Sur le plan diplomatique, la présence possible au sein d’un nouveau gouvernement d’Ahmet Davutoglu, l’ancien ministre des Affaires étrangères d’Erdogan, concepteur de la stratégie “zéro problème avec les voisins”, pourrait contribuer à une réévaluation de la diplomatie turque et de ses engagements à l’étranger. Néanmoins, les six partis coalisés s’entendent parfaitement sur la question du retour des réfugiés syriens dans leur pays, ainsi que sur la défense prioritaire des intérêts turcs sur la scène diplomatique, ce qui promet non seulement la poursuite de certains processus entamés sous Erdogan – à commencer par la normalisation des relations bilatérales avec la Syrie de Bachar El-Assad – mais aussi des relations tendues avec l’Union européenne, l’Otan et les États-Unis.
Vaste programme
Kemal Kilicdaroglu fait preuve d’un grand volontarisme et multiplie les promesses parfois démagogiques, ainsi lorsqu’il garantit la vente des avions présidentiels, le retour du siège de la présidence à Ankara et la mise à disposition du palais démesuré d’Erdogan auprès du public turc. Plus sérieuses et urgentes semblent être ses promesses de réformes constitutionnelles permettant un retour au système parlementaire qui prévalait avant 2017, ou encore ses propositions pour engager la Turquie sur la voie des énergies renouvelables, et la doter de politiques publiques adaptées au changement climatique et à une géologie problématique, qui s’est dramatiquement manifestée le 6 février dernier.

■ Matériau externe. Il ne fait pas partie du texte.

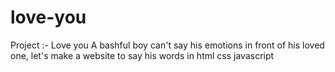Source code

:# love-you
Project :- Love you  A bashful boy can't say his emotions in front of his loved one, let's make a website to say his words in html css javascript
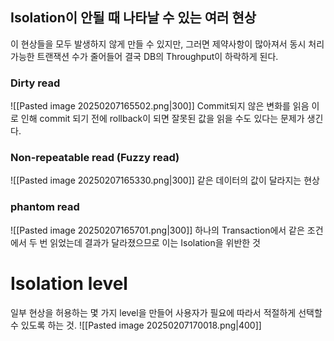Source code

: ## Isolation이 안될 때 나타날 수 있는 여러 현상
이 현상들을 모두 발생하지 않게 만들 수 있지만, 그러면 제약사항이 많아져서 동시 처리 가능한 트랜잭션 수가 줄어들어 결국 DB의 Throughput이 하락하게 된다.
### Dirty read
![[Pasted image 20250207165502.png|300]]
Commit되지 않은 변화를 읽음
이로 인해 commit 되기 전에 rollback이 되면 잘못된 값을 읽을 수도 있다는 문제가 생긴다.
### Non-repeatable read (Fuzzy read)
![[Pasted image 20250207165330.png|300]]
같은 데이터의 값이 달라지는 현상
### phantom read
![[Pasted image 20250207165701.png|300]]
하나의 Transaction에서 같은 조건에서 두 번 읽었는데 결과가 달라졌으므로 이는 Isolation을 위반한 것
# Isolation level
일부 현상을 허용하는 몇 가지 level을 만들어 사용자가 필요에 따라서 적절하게 선택할 수 있도록 하는 것.
![[Pasted image 20250207170018.png|400]]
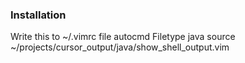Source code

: ### Installation 

Write this to ~/.vimrc file
autocmd Filetype java source ~/projects/cursor_output/java/show_shell_output.vim
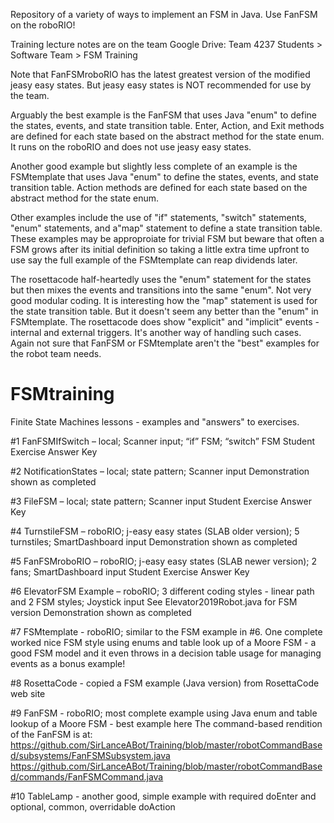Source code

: Repository of a variety of ways to implement an FSM in Java.
Use FanFSM on the roboRIO!

Training lecture notes are on the team Google Drive: Team 4237 Students > Software Team > FSM Training

Note that FanFSMroboRIO has the latest greatest version of the modified jeasy easy states.
But jeasy easy states is NOT recommended for use by the team.

Arguably the best example is the FanFSM that uses Java "enum" to define the states, events, and state transition table.
Enter, Action, and Exit methods are defined for each state based on the abstract method for the state enum.
It runs on the roboRIO and does not use jeasy easy states.

Another good example but slightly less complete of an example is the FSMtemplate that uses Java "enum" to define the states, events, and state transition table.
Action methods are defined for each state based on the abstract method for the state enum.

Other examples include the use of "if" statements, "switch" statements, "enum" statements, and a"map" statement to define a state
transition table.  These examples may be approproiate for trivial FSM but beware that often a FSM grows after its initial definition
so taking a little extra time upfront to use say the full example of the FSMtemplate can reap dividends later.

The rosettacode half-heartedly uses the "enum" statement for the states but then mixes the events and transitions into
the same "enum".  Not very good modular coding.  It is interesting how the "map" statement is used for the state
transition table.  But it doesn't seem any better than the "enum" in FSMtemplate.  The rosettacode does show "explicit" and
"implicit" events - internal and external triggers.  It's another way of handling such cases.  Again not sure that
FanFSM or FSMtemplate aren't the "best" examples for the robot team needs.

# FSMtraining

Finite State Machines lessons - examples and "answers" to exercises.

#1 FanFSMIfSwitch – local; Scanner input; “if” FSM; “switch” FSM
Student Exercise Answer Key

#2 NotificationStates – local; state pattern; Scanner input
Demonstration shown as completed

#3 FileFSM – local; state pattern; Scanner input
Student Exercise Answer Key

#4 TurnstileFSM – roboRIO; j-easy easy states (SLAB older version); 5 turnstiles; SmartDashboard input
Demonstration shown as completed

#5 FanFSMroboRIO – roboRIO; j-easy easy states (SLAB newer version); 2 fans; SmartDashboard input
Student Exercise Answer Key

#6 ElevatorFSM Example – roboRIO; 3 different coding styles - linear path and 2 FSM styles; Joystick input
See Elevator2019Robot.java for FSM version
Demonstration shown as completed

#7 FSMtemplate - roboRIO; similar to the FSM example in #6.  One complete worked nice FSM style using enums and table look up
of a Moore FSM - a good FSM model and it even throws in a decision table usage for managing events as a bonus example!

#8 RosettaCode - copied a FSM example (Java version) from RosettaCode web site

#9 FanFSM - roboRIO; most complete example using Java enum and table lookup of a Moore FSM - best example here
   The command-based rendition of the FanFSM is at:
   https://github.com/SirLanceABot/Training/blob/master/robotCommandBased/subsystems/FanFSMSubsystem.java
   https://github.com/SirLanceABot/Training/blob/master/robotCommandBased/commands/FanFSMCommand.java

#10 TableLamp - another good, simple example with required doEnter and optional, common, overridable doAction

“Kemal Kilicdaroglu multiplie les promesses parfois démagogiques, ainsi lorsqu’il garantit la vente des avions présidentiels”
La question est naturellement de savoir s’il aura les moyens de les mettre en œuvre, et selon quel calendrier. La réhabilitation des institutions et du parlementarisme est une priorité, tout comme le redressement économique, mais quel sera leur degré de faisabilité face à un système judiciaire et politique corrompu, et sans pratiquer de spoil-system [ou système des dépouilles, selon lequel un nouveau gouvernement, devant pouvoir compter sur ses fonctionnaires, substitue des fidèles à ceux qui sont en place, ndlr] ? Kemal Kilicdaroglu nourrit les attentes d’un pays qui souhaite retrouver un fonctionnement normal pour éviter l’isolement, au risque de nourrir aussi un profond ressentiment en cas d’impuissance à les satisfaire. Bien que possible, la victoire ne sera pas aisée. Mais le véritable défi qui attend l’opposition est de réussir à maintenir une dynamique politique cohérente afin de répondre aux urgences de la Turquie.
Par Ardavan Amir-Aslani.
Paru dans Le Nouvel Economiste du 19/04/2023.